With a Yankovic biopic in production, all this late-career appreciation for him is heartwarming and deserved. In a world with too many bad guys, "Weird Al" is a good guy.
Following the box office failure of Yankovic's movie UHF in 1989, he was still a good guy, but perhaps also a desperate guy. Desperate enough to wait for a chance to mine an upcoming Michael Jackson record for a potential hit of his own.
Then came Nirvana.
Yankovic already had most of his next album ready to go, but needed that one big catch to capture the moment of 1992 - and he nailed it with the mush-mouthed Nirvana parody of "Smells Like Nirvana."

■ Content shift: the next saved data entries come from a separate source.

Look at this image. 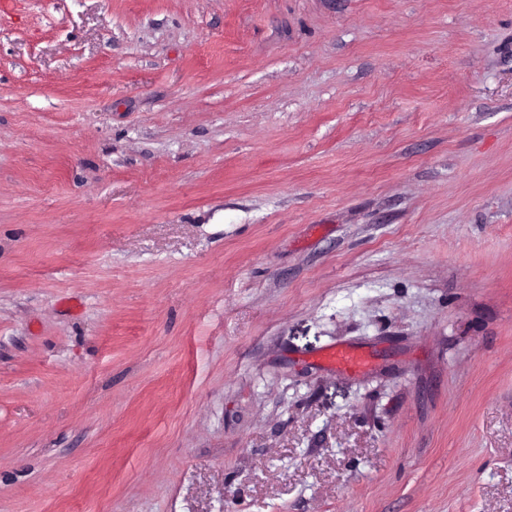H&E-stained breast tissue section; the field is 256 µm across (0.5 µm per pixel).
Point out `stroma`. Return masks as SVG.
Here are the masks:
<instances>
[{
	"mask_svg": "<svg viewBox=\"0 0 512 512\" xmlns=\"http://www.w3.org/2000/svg\"><path fill=\"white\" fill-rule=\"evenodd\" d=\"M0 512H512V0H8ZM321 360L345 375L364 373L369 368L367 357L350 344L337 342L324 348Z\"/></svg>",
	"mask_w": 512,
	"mask_h": 512,
	"instance_id": "1",
	"label": "stroma"
}]
</instances>
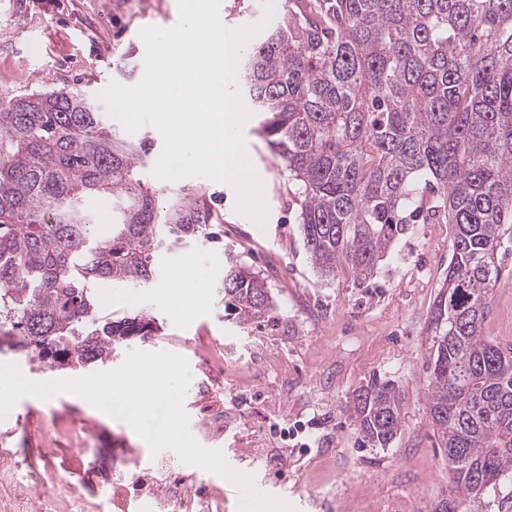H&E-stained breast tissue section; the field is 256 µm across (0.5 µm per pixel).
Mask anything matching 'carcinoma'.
<instances>
[{
  "label": "carcinoma",
  "instance_id": "obj_1",
  "mask_svg": "<svg viewBox=\"0 0 512 512\" xmlns=\"http://www.w3.org/2000/svg\"><path fill=\"white\" fill-rule=\"evenodd\" d=\"M240 67L320 276L345 265L363 283L412 225L455 226L427 397L455 494L476 502L512 470V347L482 335L512 224V0H285ZM147 156L78 90L0 95V352L76 371L160 332L143 315L98 317L95 294L150 283L162 250L206 234L203 194L158 208L139 177ZM103 197L118 210L101 226L88 202ZM224 294L246 321L270 308L244 266ZM353 408L372 446L394 441V384L372 381Z\"/></svg>",
  "mask_w": 512,
  "mask_h": 512
}]
</instances>
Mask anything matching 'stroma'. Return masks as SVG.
Instances as JSON below:
<instances>
[{"label":"stroma","mask_w":512,"mask_h":512,"mask_svg":"<svg viewBox=\"0 0 512 512\" xmlns=\"http://www.w3.org/2000/svg\"><path fill=\"white\" fill-rule=\"evenodd\" d=\"M177 0H0V94L81 90L90 100L111 82L131 86L144 73L142 28L174 27ZM251 115L243 128L248 155L268 207L265 228L236 209L229 186L202 177L145 182L170 197L203 192L212 212L211 236L162 251L146 285H125L122 303L106 300L100 315L118 320L144 312L162 329L137 349L186 358L192 384L184 398L189 429L203 446L221 450L253 487L294 512H434L451 493L448 458L427 410L426 357L435 297L448 273L450 224H416L380 262L375 277L355 283L348 268L320 277L303 243L298 207L285 163L271 154ZM202 259L207 282L192 308L167 312L155 304L162 286ZM500 281L488 299L486 338L512 344V232L498 250ZM267 284L273 305L243 322L224 294L230 263ZM224 358L216 376L211 352ZM401 391L402 428L386 448L364 442L352 399L372 380ZM314 427L317 444L298 447L286 431ZM0 449L21 453L20 466L0 465V512H16L15 481L68 512L67 496L86 512H239L230 480L185 464L170 449L151 454L126 422L95 410L83 397L20 399L0 420Z\"/></svg>","instance_id":"35a3bbf8"}]
</instances>
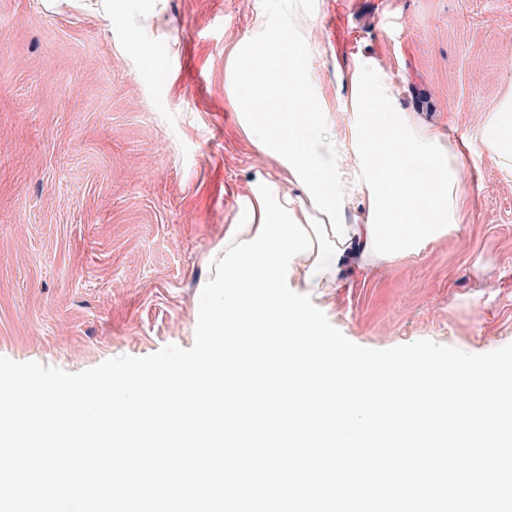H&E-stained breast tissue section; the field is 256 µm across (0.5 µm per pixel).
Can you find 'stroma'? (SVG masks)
Wrapping results in <instances>:
<instances>
[{
  "mask_svg": "<svg viewBox=\"0 0 512 512\" xmlns=\"http://www.w3.org/2000/svg\"><path fill=\"white\" fill-rule=\"evenodd\" d=\"M276 0H0V356L77 373L190 348L207 259L253 170L224 66ZM311 64L374 58L469 148L459 231L316 303L352 342L512 343V177L476 132L512 90V0H309ZM159 21H152V14Z\"/></svg>",
  "mask_w": 512,
  "mask_h": 512,
  "instance_id": "1",
  "label": "stroma"
}]
</instances>
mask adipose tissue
I'll list each match as a JSON object with an SVG mask.
<instances>
[{
  "label": "adipose tissue",
  "instance_id": "ef3b65f1",
  "mask_svg": "<svg viewBox=\"0 0 512 512\" xmlns=\"http://www.w3.org/2000/svg\"><path fill=\"white\" fill-rule=\"evenodd\" d=\"M315 17L306 0H281L258 15L226 68L234 118L251 143L287 173L299 192L279 189L281 205L307 230L312 252L294 260L290 282L302 291L338 287L341 274L368 275L385 262L419 254L462 224L463 155L416 113L373 59L336 73L352 110L338 123L309 60ZM478 141L512 176V92L477 130ZM362 219L351 216L355 203ZM261 220L254 194L237 201L225 248L252 240Z\"/></svg>",
  "mask_w": 512,
  "mask_h": 512
}]
</instances>
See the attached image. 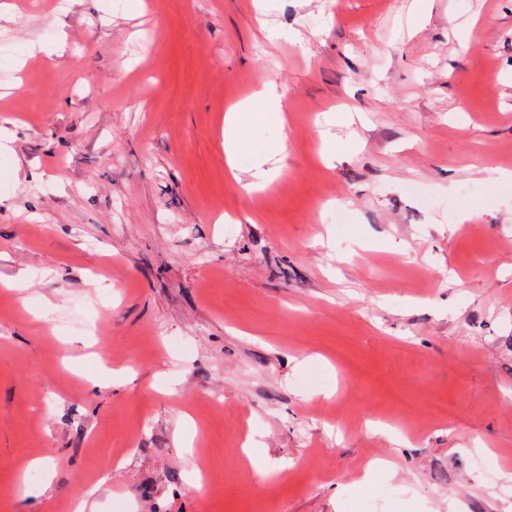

Right place, right time. Another Jackson parody would have been a misstep.
Whatever. Forgive the history lesson and allowed me a moment of unashamed gushing for Al and Off the Deep End.
I was 10 years old when the "Smells Like Nirvana" video hit MTV. You may as well have imprinted it on my brain alongside Batman Returns, Street Fighter II and the smell of Pizza Hut with a Book It coupon burning a hole in my pocket.
While "Smells Like Nirvana" feels fresh and was one fo the first, and best, send ups of the bubbling alt rock/grunge scene, the rest of the album was a few years behind the curve.
As Al was waiting on that Michael Jackson album to land, a year passed and then another. Two years may as well be a century when pop culture is concerned. The waiting left Yankovic with a handful of parodies of artists who were on the other side of their fame trajectory.
Of the acts parodied in Off the Deep End, by the album's release in 1992:
MC Hammer dropped the MC from his name and would soon be rapping poolside in a Speedo
New Kids on the Block would soon split before reuniting in the 2000s to the delight of mothers worldwide
Gerardo (the "Rico Suave" guy) traded in his suave to become a youth pastor
Milli Vanilli did the Milli Vanilli thing
Such is life on the pop charts. Yet "Weird Al" endures.
As an aside, how did "Rico Suave" become a hit song? You could argue it was a parody in itself.
Yankovic's original songs are typically parodies of a genre or act rather than a specific hit song. This flew over my 10-year-old head. Who were the Beach Boys? Tonio K? Nick Lowe?
I'd argue this is a prime reason to revisit the collected works of "Weird Al" Yankovic - different jokes land at different maturity (or immaturity) levels. The Beach Boys-inspired "Trigger Happy" is a trip. It's either a poorly-aged gag, or brilliant sociocultural farce. Maybe both?
The cherry on top of any Yankovic record is the polka melody. A Top 40 remix in full polka flight. "Polka Your Eyes Out" is a winner the moment the beat stops, pauses and a stand up bass line leads into the chorus of "The Humpty Dance."
Off the Deep End is 30 years old. It's not the best Yankovic record. He's made much stronger and enduring records since.
But really, the best "Weird Al" Yankovic record is whichever one was released closest to your 10th birthday, and hopefully you can still tap into that kid who disappeared into the Hawaiian print rabbit hole with abandon. You most likely came out the other side better for it.